After acidic total hydrolysis of a sample of the untreated hair strand and a sample of the treated hair strand, the amino acid composition was determined by ion exchange chromatography. It is known that the oxidative damage of the hair proteins manifests itself in particular in the formation of cysteic acid from cystine. The reduction of hair damage in% is calculated as follows:

Based on the total amino acid content a cysteic acid content of 0.50 mol% was measured in untreated hair. This value increased to 1.59 mol% after 3 treatments with T0 / E, with T1 / E, however, only to 1.23 mol%.

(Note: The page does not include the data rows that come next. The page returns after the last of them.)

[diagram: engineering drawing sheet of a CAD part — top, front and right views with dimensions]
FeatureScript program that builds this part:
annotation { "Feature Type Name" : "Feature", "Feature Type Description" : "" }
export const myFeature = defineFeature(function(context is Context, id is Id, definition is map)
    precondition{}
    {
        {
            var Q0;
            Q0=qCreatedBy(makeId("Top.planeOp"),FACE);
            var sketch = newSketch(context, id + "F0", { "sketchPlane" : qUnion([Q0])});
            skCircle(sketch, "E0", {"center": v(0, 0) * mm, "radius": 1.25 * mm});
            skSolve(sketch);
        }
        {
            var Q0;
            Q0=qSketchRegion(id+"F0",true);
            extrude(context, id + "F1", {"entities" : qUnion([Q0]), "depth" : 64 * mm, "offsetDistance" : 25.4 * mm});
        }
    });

In order to Through the use of cream, a reduction of hair damage was possible 33% during the oxidative hair treatment can be detected.

Claims (10)

Use of cream, - to reduce the oxidative Hair damage, - for reduction the scalp irritation and / or - to relieve sensory Miss sensations on the scalp, such as in particular stinging or Itching, each as part of an oxidative hair treatment. Agent containing in a cosmetic carrier combination of (i) at least one oxidizing agent and (Ii) Cream. Agent according to claim 2, characterized in that it is the Cream in an amount of 0.001 to 1.0% by weight dry matter of cream, based on the weight of the ready-to-use agent. Agent according to one of claims 2 or 3, characterized that it additionally at least one color-changing Component contains. Agent according to claim 4, characterized in that the color-modifying Component is selected (A) of at least one oxidation dye precursor of the developer component type and optionally in addition at least one coupler component and or (b) from oxo dye precursors and or (C) from at least one direct dye and or (D) from at least one precursor of nature-analogous dyes and or (E) from at least one bleach booster. Agent according to one of claims 2 to 5, characterized that it additionally contains at least one surfactant. Agent according to one of claims 2 to 6, characterized that this Oxidizing agent hydrogen peroxide and / or at least one addition product of hydrogen peroxide to inorganic or organic compounds is. Agent according to one of claims 2 to 7, characterized that this Oxidizing agent in an amount of 1.0 to 10.0 wt .-% based on the weight of the ready-to-use agent. Process for oxidative hair treatment, in which a oxidative cosmetic agent containing in a cosmetic carrier at least one oxidizing agent is applied to the hair and is rinsed from the hair after a contact time, characterized in that that - immediate before applying the oxidative cosmetic agent, a cosmetic Cream containing cream applied in a cosmetic carrier and optionally rinsed again after a contact time and or - the oxidative cosmetic products in addition Cream, contains. Packaging unit comprising in a first container an oxidative cosmetic agent containing in a cosmetic carrier at least one oxidizing agent and in a second container Cosmetic compositions containing cream in a cosmetic carrier.